Ultra-miniature dual-wavelength spatial frequency domain imaging for micro-endoscopy

Abstract

Significance: There is a need for a cost-effective, quantitative imaging tool that can be deployed endoscopically to better detect early stage gastrointestinal cancers. Spatial frequency domain imaging (SFDI) is a low-cost imaging technique that produces near-real time, quantitative maps of absorption and reduced scattering coefficients, but most implementations are bulky and suitable only for use outside the body.

Aim: We aim to develop an ultra-miniature SFDI system comprising an optical fiber array (diameter 0.125 mm) and a micro camera ($1\times 1\mathrm{mm}$ package) to displace conventionally bulky components, in particular, the projector.

Approach: First, we fabricated a prototype with an outer diameter of 3 mm, although the individual component dimensions could permit future packaging to a $<1.5\mathrm{mm}$ diameter. We developed a phase-tracking algorithm to rapidly extract images with fringe projections at three equispaced phase shifts to perform SFDI demodulation.

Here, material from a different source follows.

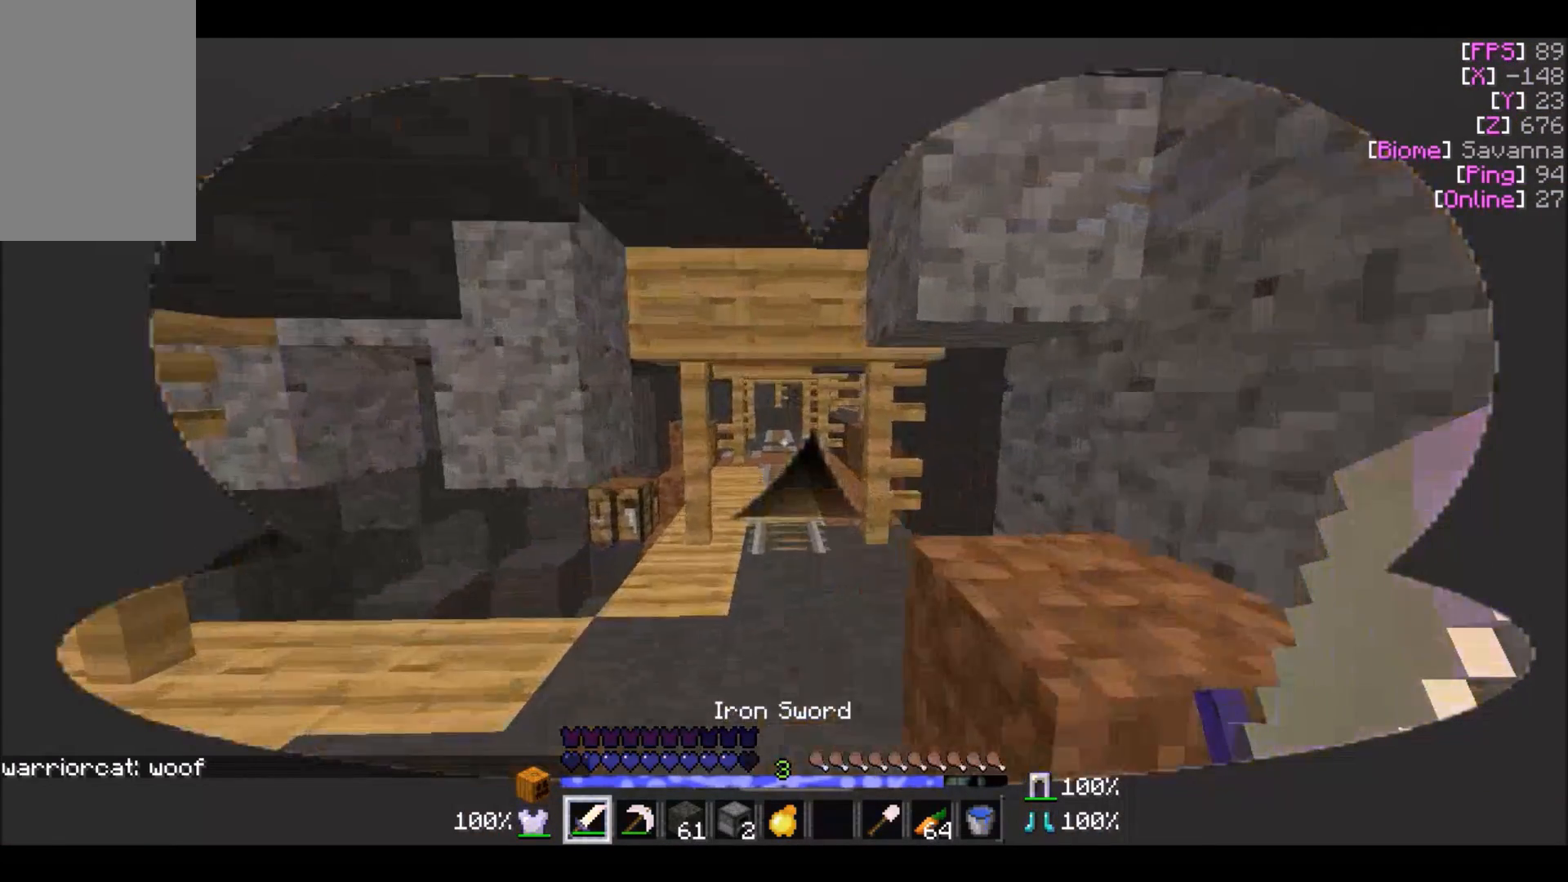
{"keys": ["w"], "mouse": [], "events": []}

Results: To validate the performance, we first demonstrate comparable recovery of quantitative optical properties between our ultra-miniature system and a conventional bench-top SFDI system with an agreement of 15% and 6% for absorption and reduced scattering, respectively. Next, we demonstrate imaging of absorption and reduced scattering of tissue-mimicking phantoms providing enhanced contrast between simulated tissue types (healthy and tumour), done simultaneously at wavelengths of 515 and 660 nm. Using a support vector machine classifier, we estimate that sensitivity and specificity values of $>90\%$ are feasible for detecting simulated squamous cell carcinoma.

Conclusions: This device shows promise as a cost-effective, quantitative imaging tool to detect variations in optical absorption and scattering as indicators of cancer.

Keywords: miniaturization; optical fibers; optical properties; spatial frequency domain imaging.